**Exercise goal**
Make an exact copy of the records below, excluding images.

* * * * * * * * *

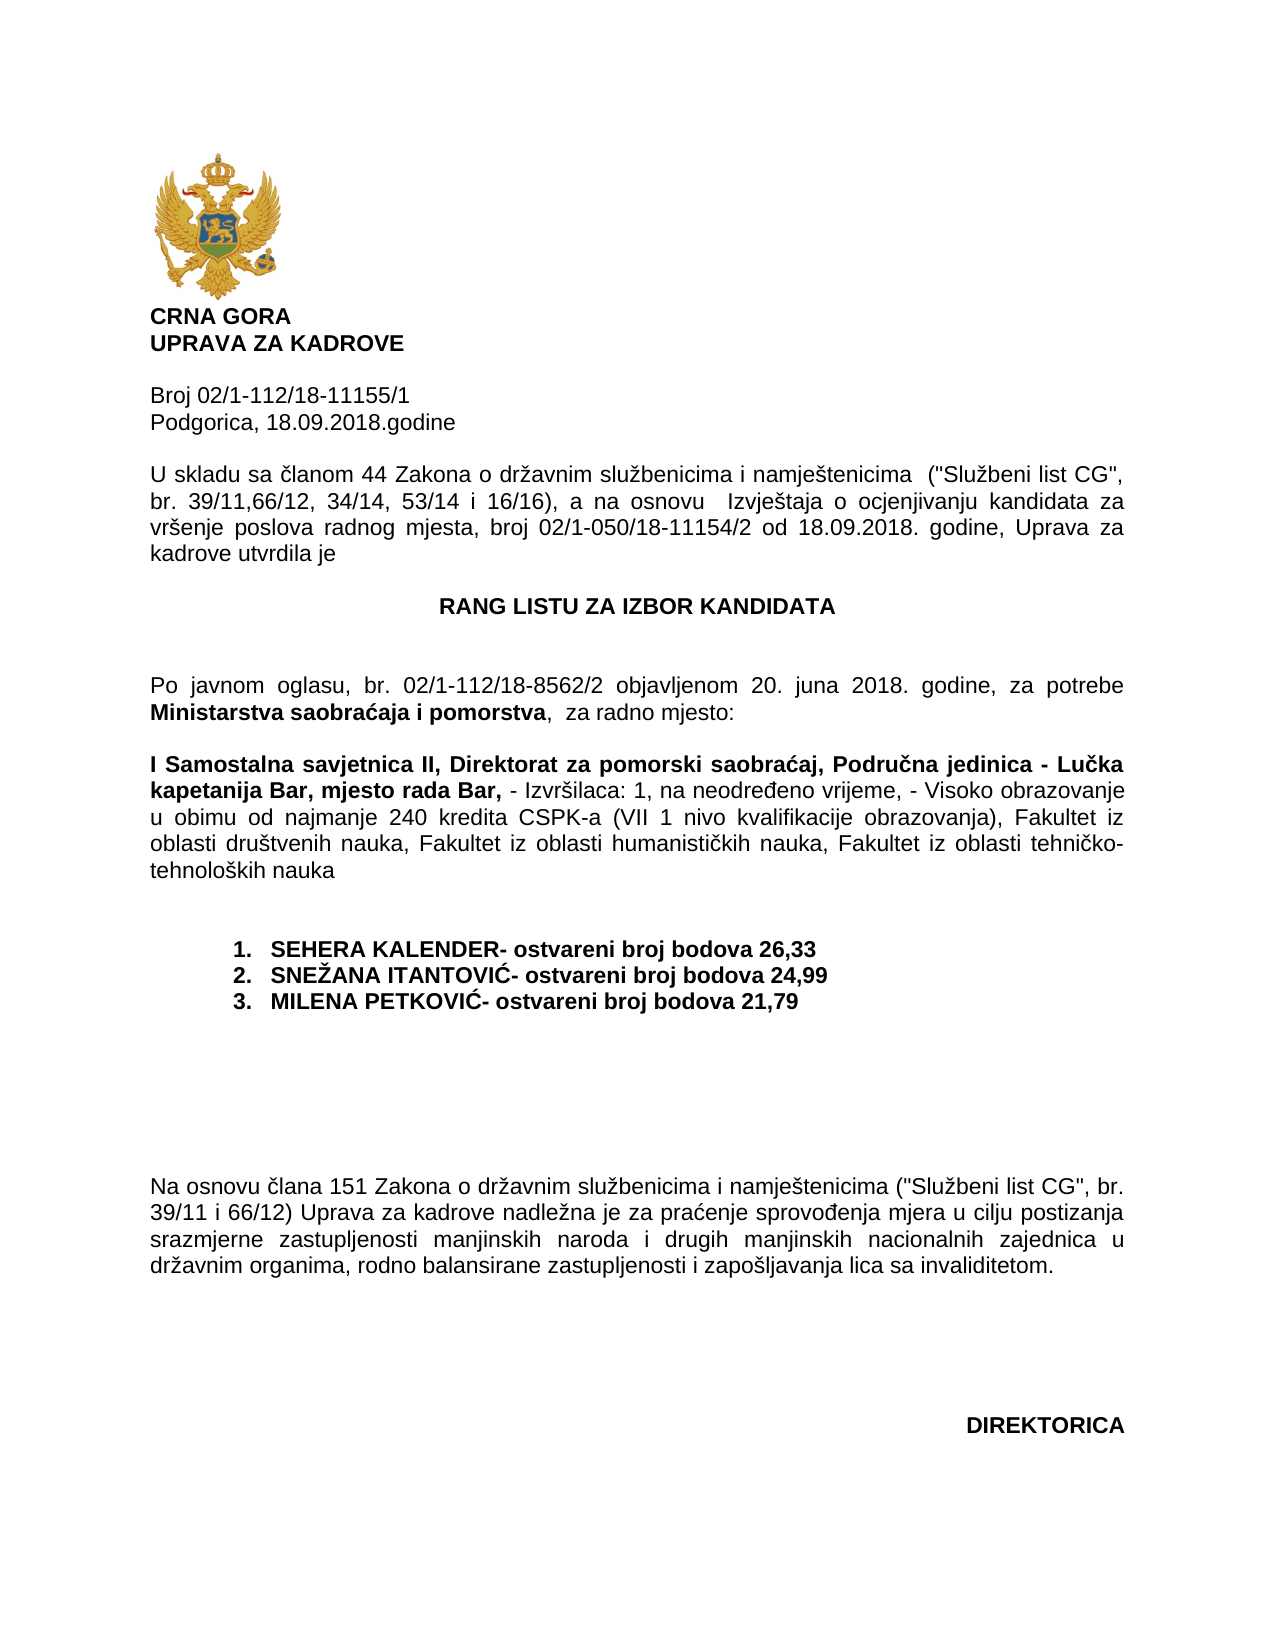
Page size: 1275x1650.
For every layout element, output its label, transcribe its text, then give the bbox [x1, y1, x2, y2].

text Podgorica, 18.09.2018.godine [150, 408, 1125, 435]
text I Samostalna savjetnica II, Direktorat za pomorski saobraćaj, Područna jedinica - Lučka kapetanija Bar, mjesto rada Bar, - Izvršilaca: 1, na neodređeno vrijeme, - Visoko obrazovanje u obimu od najmanje 240 kredita CSPK-a (VII 1 nivo kvalifikacije obrazovanja), Fakultet iz oblasti društvenih nauka, Fakultet iz oblasti humanističkih nauka, Fakultet iz oblasti tehničko-tehnoloških nauka [150, 751, 1125, 883]
text U skladu sa članom 44 Zakona o državnim službenicima i namještenicima ("Službeni list CG", br. 39/11,66/12, 34/14, 53/14 i 16/16), a na osnovu Izvještaja o ocjenjivanju kandidata za vršenje poslova radnog mjesta, broj 02/1-050/18-11154/2 od 18.09.2018. godine, Uprava za kadrove utvrdila je [150, 461, 1125, 567]
text UPRAVA ZA KADROVE [150, 329, 1125, 356]
text Broj 02/1-112/18-11155/1 [150, 382, 1125, 408]
text CRNA GORA [150, 303, 1125, 329]
list MILENA PETKOVIĆ- ostvareni broj bodova 21,79 [233, 988, 1125, 1015]
text RANG LISTU ZA IZBOR KANDIDATA [150, 593, 1125, 619]
text Na osnovu člana 151 Zakona o državnim službenicima i namještenicima ("Službeni list CG", br. 39/11 i 66/12) Uprava za kadrove nadležna je za praćenje sprovođenja mjera u cilju postizanja srazmjerne zastupljenosti manjinskih naroda i drugih manjinskih nacionalnih zajednica u državnim organima, rodno balansirane zastupljenosti i zapošljavanja lica sa invaliditetom. [150, 1173, 1125, 1278]
text Po javnom oglasu, br. 02/1-112/18-8562/2 objavljenom 20. juna 2018. godine, za potrebe Ministarstva saobraćaja i pomorstva, za radno mjesto: [150, 672, 1125, 725]
list SNEŽANA ITANTOVIĆ- ostvareni broj bodova 24,99 [233, 962, 1125, 988]
text DIREKTORICA [150, 1412, 1125, 1439]
list SEHERA KALENDER- ostvareni broj bodova 26,33 [233, 936, 1125, 962]
picture [150, 150, 285, 304]
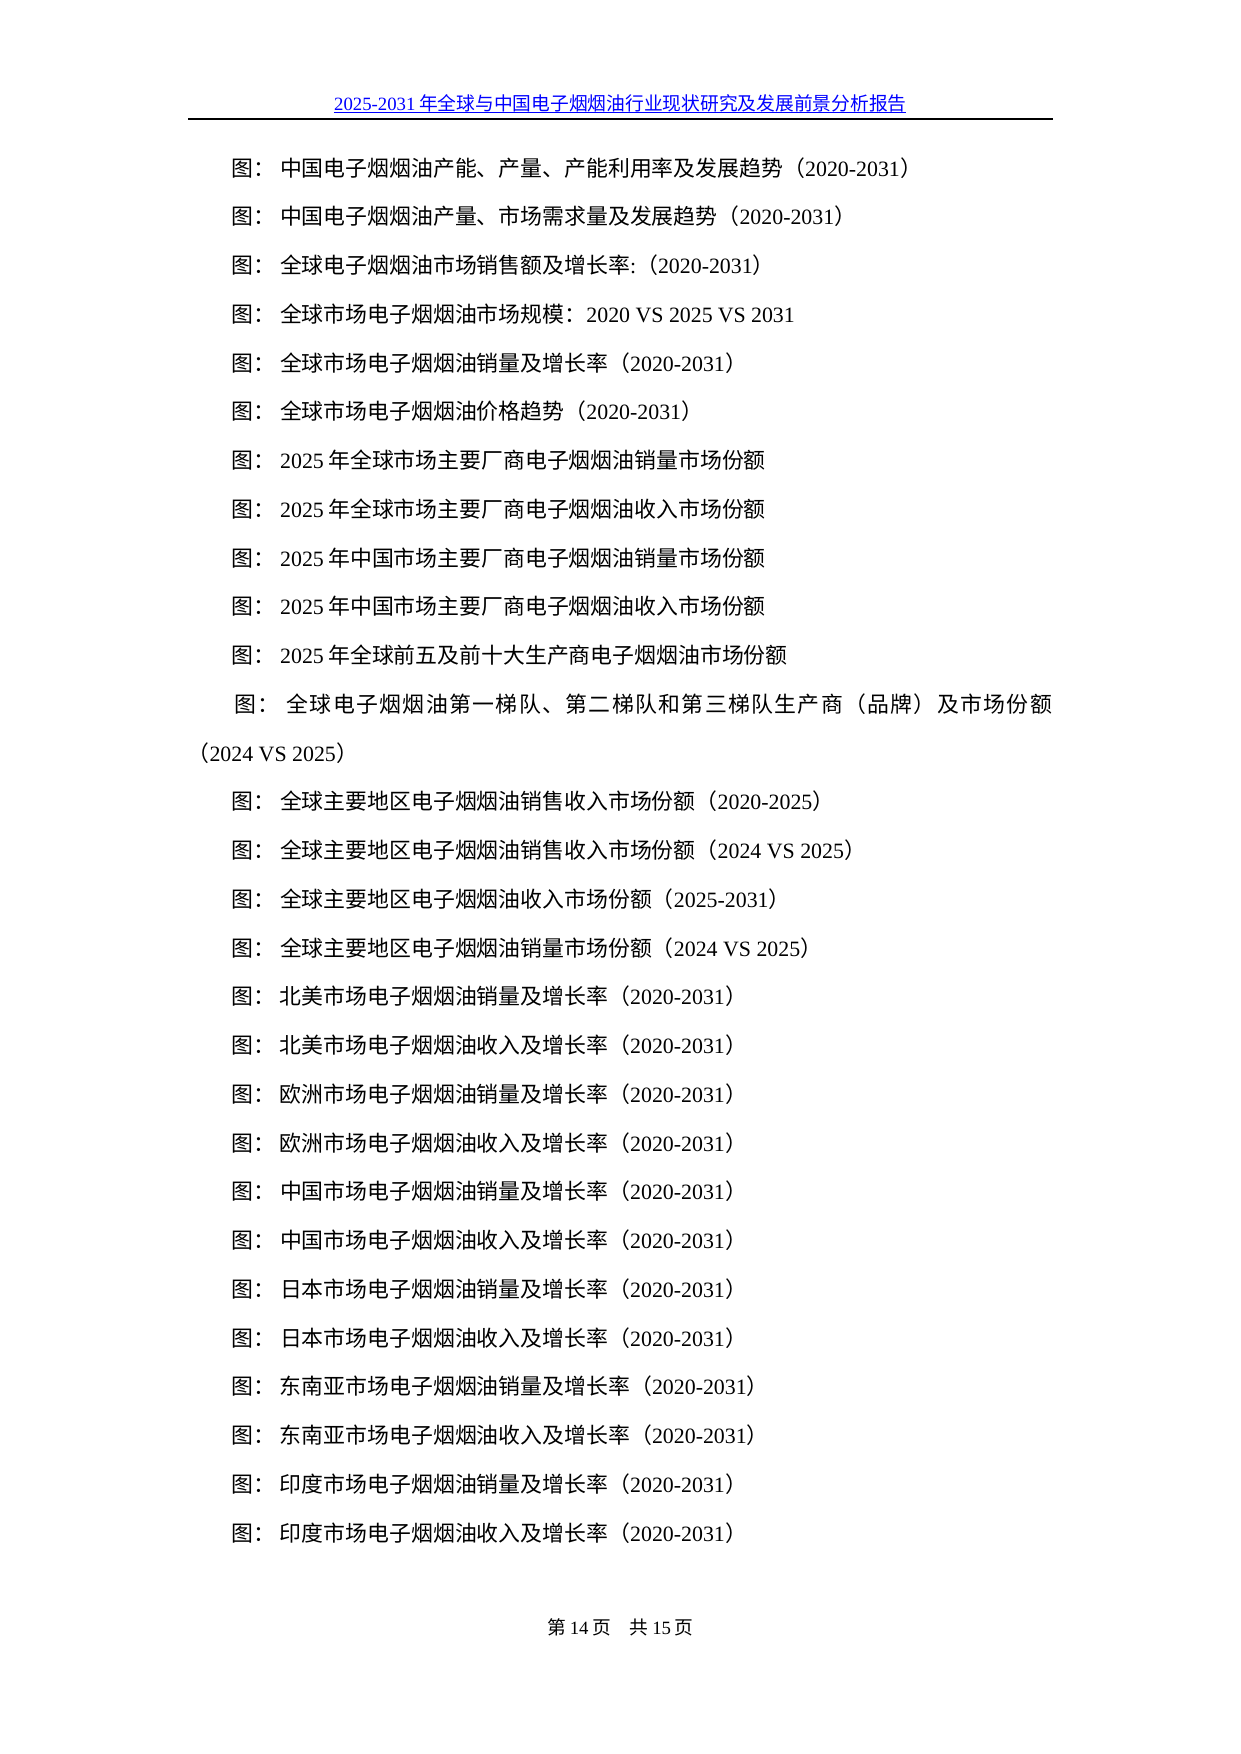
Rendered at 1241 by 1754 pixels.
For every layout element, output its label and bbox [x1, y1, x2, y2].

text [187, 150, 1053, 1548]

* * * * * * * * *

**Answer to the problem**
Page size: 1275x1650.
For every layout element, output its label, transcribe its text, then give the bbox [x1, y1, x2, y2].

text Podgorica, 18.09.2018.godine [150, 408, 1125, 435]
text I Samostalna savjetnica II, Direktorat za pomorski saobraćaj, Područna jedinica - Lučka kapetanija Bar, mjesto rada Bar, - Izvršilaca: 1, na neodređeno vrijeme, - Visoko obrazovanje u obimu od najmanje 240 kredita CSPK-a (VII 1 nivo kvalifikacije obrazovanja), Fakultet iz oblasti društvenih nauka, Fakultet iz oblasti humanističkih nauka, Fakultet iz oblasti tehničko-tehnoloških nauka [150, 751, 1125, 883]
text U skladu sa članom 44 Zakona o državnim službenicima i namještenicima ("Službeni list CG", br. 39/11,66/12, 34/14, 53/14 i 16/16), a na osnovu Izvještaja o ocjenjivanju kandidata za vršenje poslova radnog mjesta, broj 02/1-050/18-11154/2 od 18.09.2018. godine, Uprava za kadrove utvrdila je [150, 461, 1125, 567]
text UPRAVA ZA KADROVE [150, 329, 1125, 356]
text Broj 02/1-112/18-11155/1 [150, 382, 1125, 408]
text CRNA GORA [150, 303, 1125, 329]
list MILENA PETKOVIĆ- ostvareni broj bodova 21,79 [233, 988, 1125, 1015]
text RANG LISTU ZA IZBOR KANDIDATA [150, 593, 1125, 619]
text Na osnovu člana 151 Zakona o državnim službenicima i namještenicima ("Službeni list CG", br. 39/11 i 66/12) Uprava za kadrove nadležna je za praćenje sprovođenja mjera u cilju postizanja srazmjerne zastupljenosti manjinskih naroda i drugih manjinskih nacionalnih zajednica u državnim organima, rodno balansirane zastupljenosti i zapošljavanja lica sa invaliditetom. [150, 1173, 1125, 1278]
text Po javnom oglasu, br. 02/1-112/18-8562/2 objavljenom 20. juna 2018. godine, za potrebe Ministarstva saobraćaja i pomorstva, za radno mjesto: [150, 672, 1125, 725]
list SNEŽANA ITANTOVIĆ- ostvareni broj bodova 24,99 [233, 962, 1125, 988]
text DIREKTORICA [150, 1412, 1125, 1439]
list SEHERA KALENDER- ostvareni broj bodova 26,33 [233, 936, 1125, 962]
picture [150, 150, 285, 304]
Rendered at 1241 by 1754 pixels.
For every layout element, output its label and bbox [x1, y1, x2, y2].

text [187, 150, 1053, 1548]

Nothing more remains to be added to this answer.